Some People are Gloating

Some People are Gloating November 8, 2012

…because the BBC, which absolutely *loved* the Scandal in the Catholic Church is now confronting its own massive institutional failure in preventing a Beloved Personality from being a predator.

I think that the main thing to do here is to keep the focus on two things: 1) the victims and their need for help and 2) the emerging sociological question of how the same results keep happening across a broad spectrum of human institutions, secular and religious.  In other words, it’s becoming apparent that there wasn’t something peculiarly Catholic about the Church’s response, but rather there was something depressingly human about it.  The problem is not that the Church was more evil that other institutions in its cowardice, coverups and failure to address the problem.  The problem is that the Church was average.

Seen sociologically, that’s to be expected, I suppose.  The average Catholic is average, and the Church is, among other things, full of average people–including among its clergy.  So it’s to be expected that you get an average institutional response to the presence of a grave threat to institutional integrity.

And yet, how depressing to be reminded that we are indeed jars of clay.  Saints remain a rare thing in the Church, and the mystery is, “Why?”  I don’t have an answer for that.  But I am assured by revelation that it does not *have* to be so.  The net catches bad fish as well as good, to be sure.  But we have it available to us to be extraordinary by the grace of God.
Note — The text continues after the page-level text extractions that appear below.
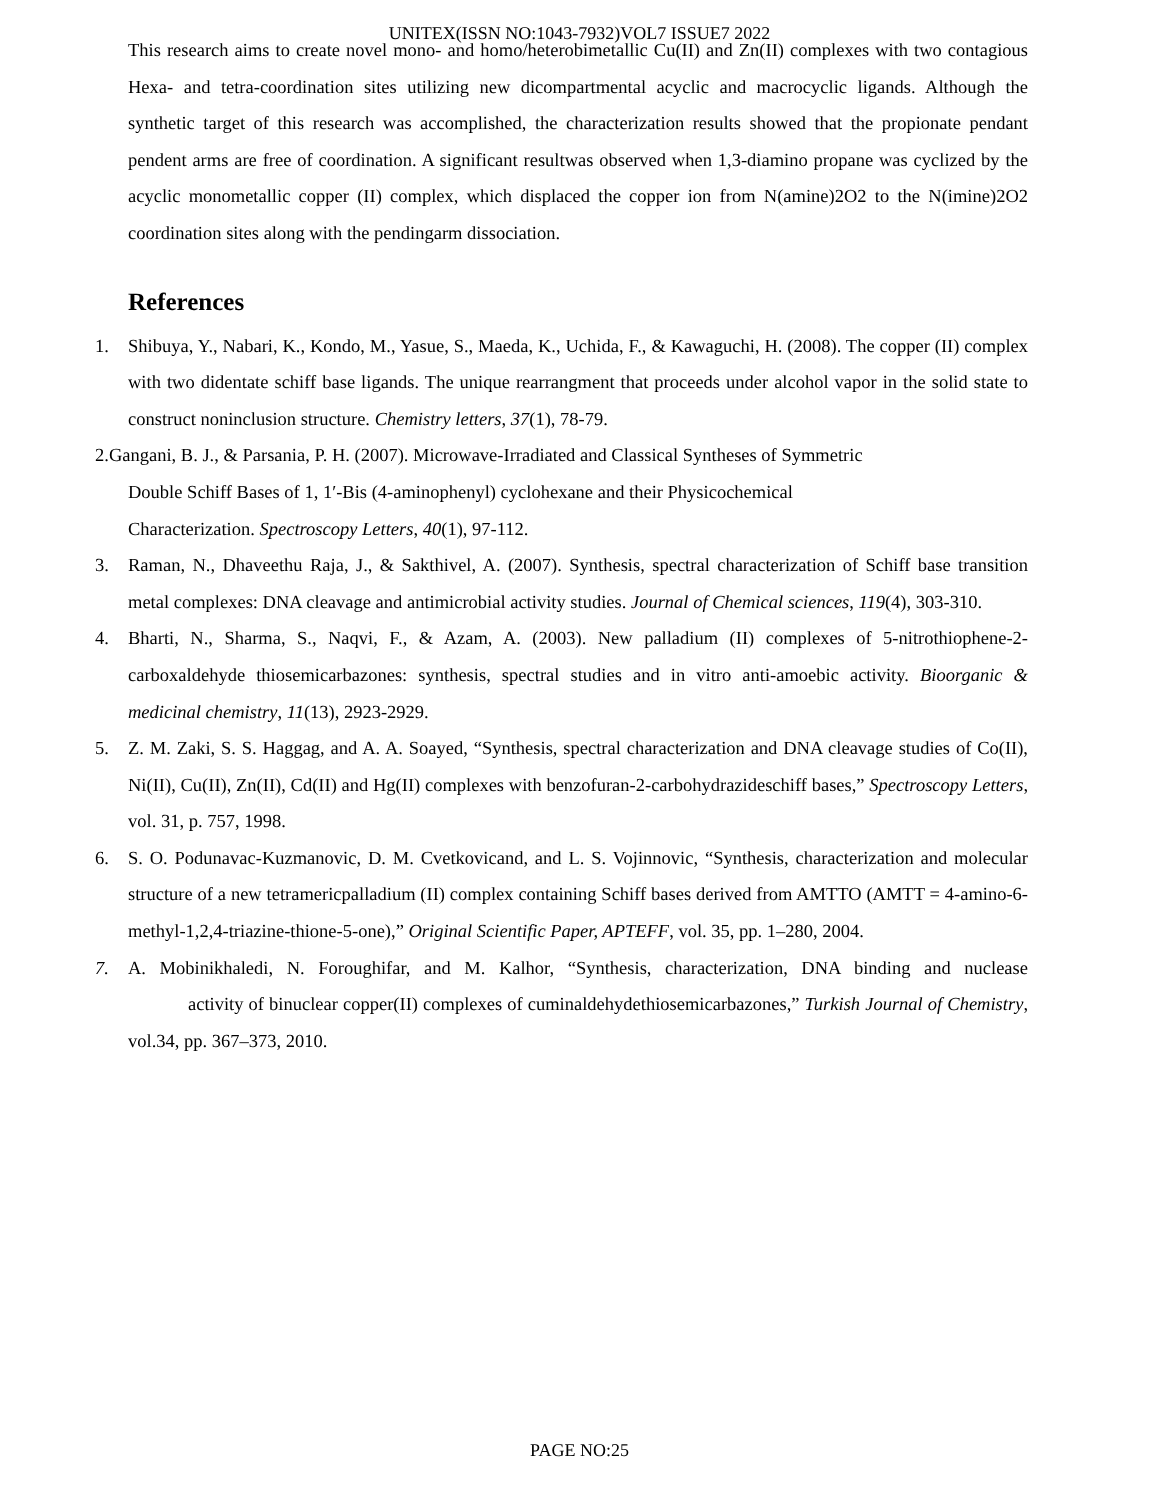UNITEX(ISSN NO:1043-7932)VOL7 ISSUE7 2022
This research aims to create novel mono- and homo/heterobimetallic Cu(II) and Zn(II) complexes with two contagious Hexa- and tetra-coordination sites utilizing new dicompartmental acyclic and macrocyclic ligands. Although the synthetic target of this research was accomplished, the characterization results showed that the propionate pendant pendent arms are free of coordination. A significant resultwas observed when 1,3-diamino propane was cyclized by the acyclic monometallic copper (II) complex, which displaced the copper ion from N(amine)2O2 to the N(imine)2O2 coordination sites along with the pendingarm dissociation.
References
1. Shibuya, Y., Nabari, K., Kondo, M., Yasue, S., Maeda, K., Uchida, F., & Kawaguchi, H. (2008). The copper (II) complex with two didentate schiff base ligands. The unique rearrangment that proceeds under alcohol vapor in the solid state to construct noninclusion structure. Chemistry letters, 37(1), 78-79.
2.Gangani, B. J., & Parsania, P. H. (2007). Microwave-Irradiated and Classical Syntheses of Symmetric
Double Schiff Bases of 1, 1′-Bis (4-aminophenyl) cyclohexane and their Physicochemical
Characterization. Spectroscopy Letters, 40(1), 97-112.
3. Raman, N., Dhaveethu Raja, J., & Sakthivel, A. (2007). Synthesis, spectral characterization of Schiff base transition metal complexes: DNA cleavage and antimicrobial activity studies. Journal of Chemical sciences, 119(4), 303-310.
4. Bharti, N., Sharma, S., Naqvi, F., & Azam, A. (2003). New palladium (II) complexes of 5-nitrothiophene-2-carboxaldehyde thiosemicarbazones: synthesis, spectral studies and in vitro anti-amoebic activity. Bioorganic & medicinal chemistry, 11(13), 2923-2929.
5. Z. M. Zaki, S. S. Haggag, and A. A. Soayed, “Synthesis, spectral characterization and DNA cleavage studies of Co(II), Ni(II), Cu(II), Zn(II), Cd(II) and Hg(II) complexes with benzofuran-2-carbohydrazideschiff bases,” Spectroscopy Letters, vol. 31, p. 757, 1998.
6. S. O. Podunavac-Kuzmanovic, D. M. Cvetkovicand, and L. S. Vojinnovic, “Synthesis, characterization and molecular structure of a new tetramericpalladium (II) complex containing Schiff bases derived from AMTTO (AMTT = 4-amino-6- methyl-1,2,4-triazine-thione-5-one),” Original Scientific Paper, APTEFF, vol. 35, pp. 1–280, 2004.
7. A. Mobinikhaledi, N. Foroughifar, and M. Kalhor, “Synthesis, characterization, DNA binding and nuclease activity of binuclear copper(II) complexes of cuminaldehydethiosemicarbazones,” Turkish Journal of Chemistry, vol.34, pp. 367–373, 2010.
PAGE NO:25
One good thing that has come out of this–perhaps a providential thing–is that the Church, by being the first institution to really be confronted in a massive and global way with this phenomenon, has been forced by Providence to pioneer institutional responses that actually seem to be effective.  No, it’s not all perfect yet.  But it’s a lot better.  So perhaps one of the ironies of this tragedy is that other institutions–the Beeb among them–will come to learn from the Church’s experience and profit from it.  It would be humbling work of grace for all involved, not least the Church herself, to truly be in the position Paul says we are always in, of not being able to boast.  If such humility comes of this terrible trial, it will be a redemptive fruit our arrogant culture could certainly stand to display.